(EXTRACT begins)

     
  4. CricketR4

    CricketR4 Chillin' With My Peeps

    255
    2
    93
    Feb 11, 2013
    Mebane, NC
    It snowed yesterday, and sometime yesterday I noticed that the broody hen was no longer on the nest. She eventually went back to it, but when my hubby checked this am, the eggs were very cold, and mama was off with the rest of the chickens. We brought the eggs in, candled some of them (hard to tell if they're still alive, it was very dense and dark in the eggs), and put them in an incubator. Any chance they're still alive and will hatch? Hatch date should be this weekend or early this coming week. I lost track of how long she's been sitting.

    We also have some duck eggs that we want to incubate, should we put them in now? Or wait?

(EXTRACT ends)

ABOUT THIS TASK
Copy out the forum post about the broody hen's cold eggs in full, word for word.

(PROVIDED DATA begins)

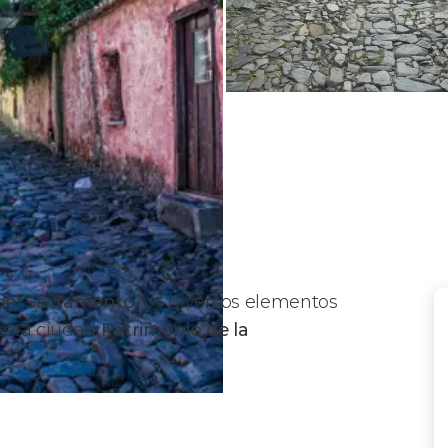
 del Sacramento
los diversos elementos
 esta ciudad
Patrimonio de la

(PROVIDED DATA ends)
(PROVIDED DATA begins)

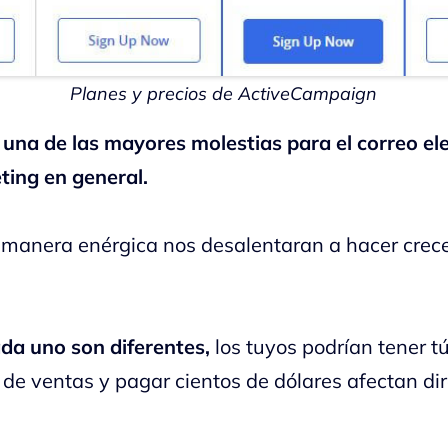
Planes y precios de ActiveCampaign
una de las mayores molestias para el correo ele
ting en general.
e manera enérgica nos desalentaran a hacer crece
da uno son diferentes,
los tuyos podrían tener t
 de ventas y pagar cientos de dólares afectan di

(PROVIDED DATA ends)
(PROVIDED DATA begins)

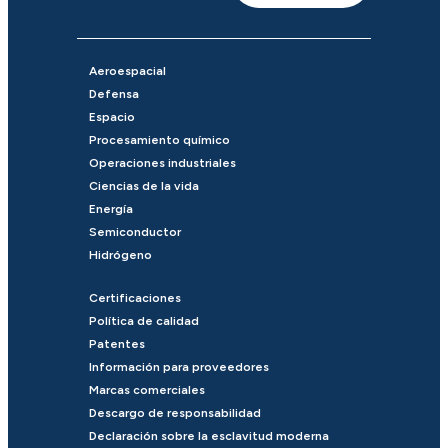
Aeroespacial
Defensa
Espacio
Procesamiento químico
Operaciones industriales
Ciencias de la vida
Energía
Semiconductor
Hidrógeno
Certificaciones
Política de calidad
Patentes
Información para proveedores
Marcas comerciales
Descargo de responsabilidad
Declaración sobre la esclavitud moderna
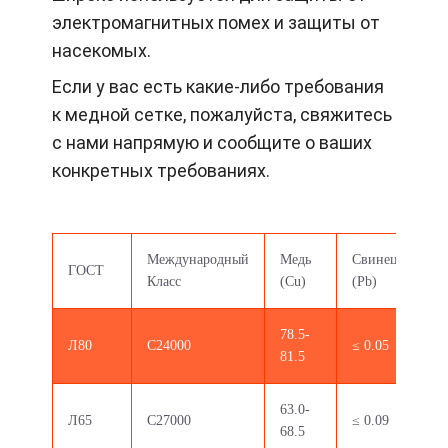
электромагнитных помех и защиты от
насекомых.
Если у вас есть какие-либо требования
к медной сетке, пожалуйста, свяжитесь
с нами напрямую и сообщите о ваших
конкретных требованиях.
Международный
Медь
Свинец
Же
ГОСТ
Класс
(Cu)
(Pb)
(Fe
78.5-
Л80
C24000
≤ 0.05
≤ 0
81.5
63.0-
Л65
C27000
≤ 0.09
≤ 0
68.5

(PROVIDED DATA ends)

WRITTEN ANSWER
     
  4. CricketR4

    CricketR4 Chillin' With My Peeps

    255
    2
    93
    Feb 11, 2013
    Mebane, NC
    It snowed yesterday, and sometime yesterday I noticed that the broody hen was no longer on the nest. She eventually went back to it, but when my hubby checked this am, the eggs were very cold, and mama was off with the rest of the chickens. We brought the eggs in, candled some of them (hard to tell if they're still alive, it was very dense and dark in the eggs), and put them in an incubator. Any chance they're still alive and will hatch? Hatch date should be this weekend or early this coming week. I lost track of how long she's been sitting.

    We also have some duck eggs that we want to incubate, should we put them in now? Or wait?